“哈哈哈,小姑娘别生气,吠舍好孤僻,不怎么待在场里。”老爷爷递给她一个鱼罐头,望一眼吠舍离去的背影。
“哼,不就是个吃粑粑的家伙吗,有什么了不起的。那天阿牛哥被打他都没来,一点没尽到看家护院的责任,就是头贪生怕死的白眼狼!”
“哎!其实都亏他俺才捡回一条命,那天小蛮为了与俺在农场的继承权问题上发生了争执,那小子直往茶里放了药,把俺药倒了,装在筐中,背去深山老林里。辛亏吠舍赶跑了狼群,来叫耿诚驮着俺回去,说到底他还是野性不羁的。”

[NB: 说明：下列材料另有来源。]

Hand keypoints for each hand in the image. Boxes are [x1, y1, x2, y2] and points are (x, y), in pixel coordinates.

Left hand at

天哪,那蛮人还真是猪狗不如,竟然将自己的亲生爹爹抛了!
“其实啊,吠舍还是善良的,有一回他为了保护狼崽被狼王伤了,俺就给他敷了草药……”
听完老爷爷语重心长的话,猫娘也为之动容,可一想身负重伤的阿牛哥,心中愤愤不平。她倒要看看,这深山老林有什么值得流连忘返的!

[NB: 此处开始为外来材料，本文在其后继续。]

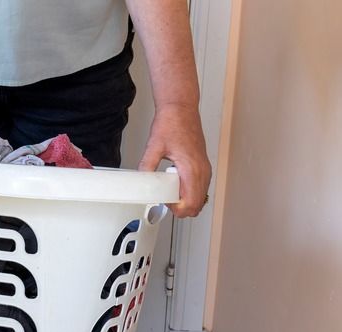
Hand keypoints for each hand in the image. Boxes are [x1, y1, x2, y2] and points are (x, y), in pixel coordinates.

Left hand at [137, 103, 211, 217]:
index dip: (177, 209)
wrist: (181, 109)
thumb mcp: (154, 145)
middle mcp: (202, 170)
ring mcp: (205, 168)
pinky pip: (200, 187)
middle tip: (165, 197)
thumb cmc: (172, 123)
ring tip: (169, 189)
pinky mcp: (203, 165)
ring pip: (200, 197)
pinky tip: (175, 183)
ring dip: (185, 200)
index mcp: (192, 168)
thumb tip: (140, 179)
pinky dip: (189, 192)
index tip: (164, 202)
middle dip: (181, 207)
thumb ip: (147, 164)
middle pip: (198, 204)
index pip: (191, 203)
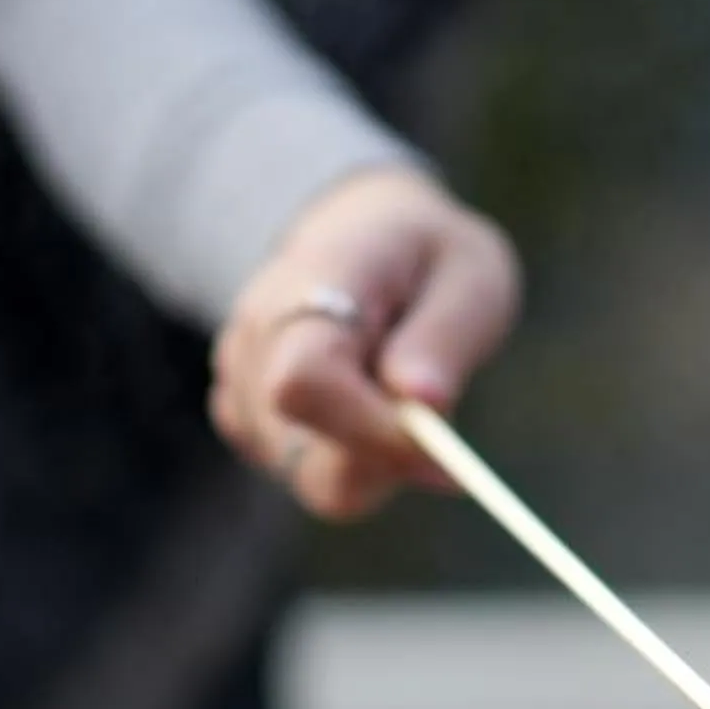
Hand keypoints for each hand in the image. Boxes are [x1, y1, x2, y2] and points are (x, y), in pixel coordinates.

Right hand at [209, 166, 520, 519]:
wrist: (368, 236)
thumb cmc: (429, 259)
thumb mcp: (469, 277)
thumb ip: (444, 338)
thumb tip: (423, 401)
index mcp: (312, 279)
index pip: (304, 380)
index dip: (370, 432)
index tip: (441, 446)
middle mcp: (257, 330)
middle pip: (297, 451)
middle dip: (377, 461)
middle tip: (437, 433)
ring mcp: (240, 375)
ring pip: (303, 472)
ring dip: (367, 457)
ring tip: (397, 387)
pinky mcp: (242, 414)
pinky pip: (300, 472)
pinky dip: (346, 459)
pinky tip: (366, 404)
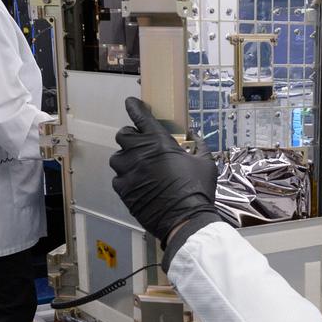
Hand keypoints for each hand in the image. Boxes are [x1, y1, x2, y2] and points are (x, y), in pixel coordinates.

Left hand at [110, 97, 219, 247]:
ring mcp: (128, 172)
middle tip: (139, 144)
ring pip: (117, 158)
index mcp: (159, 142)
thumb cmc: (197, 189)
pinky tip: (137, 184)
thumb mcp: (205, 163)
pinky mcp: (123, 189)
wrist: (185, 219)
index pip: (140, 116)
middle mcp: (139, 153)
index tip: (131, 103)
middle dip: (130, 137)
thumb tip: (195, 136)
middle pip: (123, 135)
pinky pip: (118, 179)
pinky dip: (125, 179)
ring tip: (137, 167)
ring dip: (126, 159)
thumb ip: (198, 146)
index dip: (134, 107)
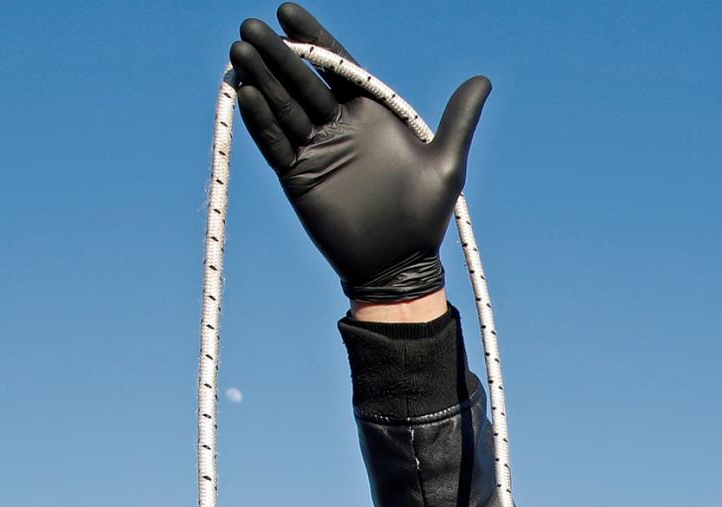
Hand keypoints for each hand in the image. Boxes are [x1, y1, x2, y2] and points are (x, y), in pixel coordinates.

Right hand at [232, 5, 490, 303]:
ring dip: (260, 80)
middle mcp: (338, 124)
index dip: (312, 37)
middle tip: (249, 27)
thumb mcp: (446, 163)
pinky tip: (245, 95)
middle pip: (302, 79)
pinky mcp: (298, 176)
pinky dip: (261, 121)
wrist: (399, 265)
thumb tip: (483, 79)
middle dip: (277, 53)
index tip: (287, 10)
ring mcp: (316, 148)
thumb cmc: (425, 216)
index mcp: (369, 111)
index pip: (336, 64)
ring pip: (282, 106)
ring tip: (239, 52)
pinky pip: (275, 144)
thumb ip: (459, 119)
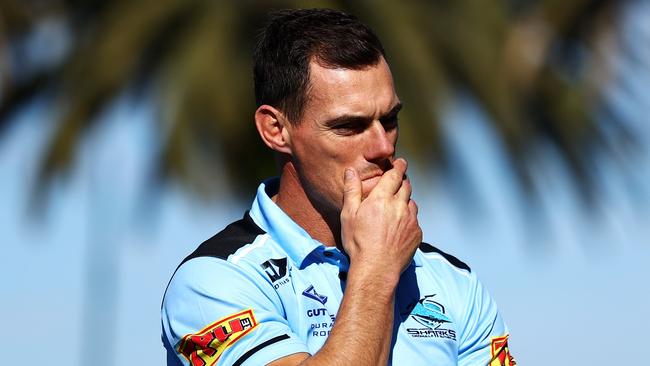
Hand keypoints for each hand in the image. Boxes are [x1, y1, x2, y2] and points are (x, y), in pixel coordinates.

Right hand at [340, 158, 421, 282]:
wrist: (376, 269)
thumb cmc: (358, 242)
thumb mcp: (348, 215)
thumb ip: (351, 191)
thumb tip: (351, 171)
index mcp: (382, 199)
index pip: (395, 175)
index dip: (398, 166)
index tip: (400, 162)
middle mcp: (399, 206)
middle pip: (406, 186)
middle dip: (402, 181)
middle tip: (397, 182)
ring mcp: (410, 220)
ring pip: (412, 203)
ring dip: (406, 201)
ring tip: (396, 207)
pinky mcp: (416, 234)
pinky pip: (415, 220)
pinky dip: (408, 219)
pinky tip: (399, 227)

她出了门,阳光暖暖地洒下来,耿诚坐在田垄上,嘴里衔着一根草,有意无意地嚼着,见猫娘出来,便憨厚得笑起来,像个阳光大男孩。
“那个,阿牛哥,你可不可以带我去森林啊?”她红着脸,上下拨弄着手指。
“大妹子,那儿太危险了,要是你今天不想干农活就算了,不必去那儿!”
他皱起眉来,严肃而认真。
见他真诚的样子,猫娘使出了杀手锏。“阿牛哥,带我去吧,吠舍哥哥抢了我重要的东西,你就带我去吧。好哥哥,拜托拜托!”她眨巴着眼睛,摇摆着他的手臂,身后那条长尾也跟着摇曳着。
耿诚动摇了,本来九头牛拉不回的秉性仿佛在猫娘那不攻自破。“行吧,找到吠舍拿回东西就回来,而且你要牢牢跟紧俺!”